*O QUE SE PEDE*.
1. As afirmações abaixo estão de acordo com o trecho sobre o show de Ozzy em Porto Alegre? Responda sim ou não para cada uma e cite as palavras exatas do trecho que decidem a resposta: (a) Ozzy não se apresentava no Brasil desde 2008; (b) os ingressos em Porto Alegre esgotaram no próprio dia do show; (c) cerca de trinta pessoas dormiram em frente ao ginásio na noite anterior.
2. Transcreva, do trecho sobre o show de Ozzy em Porto Alegre, a parte que começa com as palavras que contêm "Ozzy demonstrou todo" e termina com "Finatto Jr. (paulofinattojr@hotmail.com)".

*TRECHO DO TEXTO*.
★ ★ ★ ★ ★ ★ ★
Ozzy em Porto Alegre

Ozzy demonstrou todo o seu famoso carisma no seu primeiro show em Porto Alegre. (Crédito: Denis Azevedo)

Texto:

Paulo Finatto Jr. (paulofinattojr@hotmail.com)

 

Nem mesmo os gaúchos mais crentes esperavam um dia assistir Ozzy Osbourne em Porto Alegre. O cantor, que é apontado por muitos como o maior ícone do heavy metal, não se apresentava em território brasileiro desde 2008, quando excursionou para promover o disco “Black Rain” (2007). As condições físicas de Mr. Madman – determinantes para que a performance ao vivo se concentre nas edições anuais do festival norte-americano Ozzfest – não pareceram ser um empecilho para a sua maior tour sul-americana em quarenta anos de estrada. Os cerca de treze mil fãs que compareceram ao Gigantinho comprovaram isso.

A expectativa para a vinda de Ozzy ao Brasil era imensa, sobretudo para os fãs que não moram nas duas cidades mais importantes do país. Pela primeira vez, os shows do cantor não ocorreriam somente em São Paulo e em Rio de Janeiro, mas a visita ainda se estenderia ainda por Brasília e Belo Horizonte. Na bagagem, o bem-recebido “Scream” (2010) e a oportunidade de tocar para massas sedentas por seus maiores clássicos – incluindo os hits dourados do Black Sabbath – em cidades desconhecidas para quem se acostumou apenas às maiores metrópoles do continente. Os ingressos, que esgotaram com um dia de antecedência em Porto Alegre, motivaram inclusive os menos fanáticos. As grandes filas rodearam o Gigantinho desde o início da tarde e cerca de trinta pessoas dormiram uma noite antes em frente ao ginásio para ver o seu ídolo o mais de perto possível. Não houve nenhum transtorno nesse sentido. Nem mesmo o jogo entre Inter e Jorge Wilstermann – no estádio ao lado – causou prejuízos à organizadora H4 Hits e ao público headbanger.
★ ★ ★ ★ ★ ★ ★
*DADOS FORNECIDOS*.
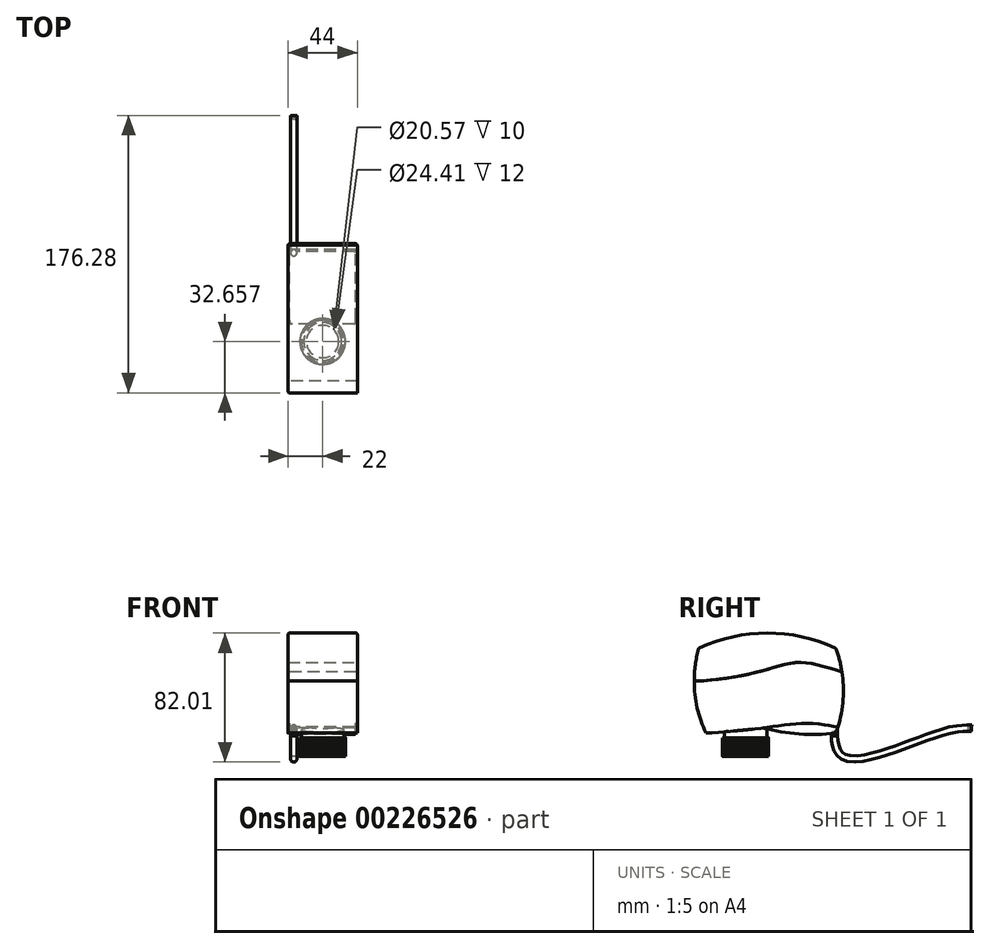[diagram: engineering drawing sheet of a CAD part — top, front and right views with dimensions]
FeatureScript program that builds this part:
★ ★ ★ ★ ★ ★ ★
*AS RESPOSTAS*.
1.
(a) Sim: “não se apresentava em território brasileiro desde 2008”.
(b) Não: “esgotaram com um dia de antecedência em Porto Alegre”.
(c) Sim: “cerca de trinta pessoas dormiram uma noite antes em frente ao ginásio”.

2.
Ozzy demonstrou todo o seu famoso carisma no seu primeiro show em Porto Alegre. (Crédito: Denis Azevedo)

Texto:

Paulo Finatto Jr. (paulofinattojr@hotmail.com)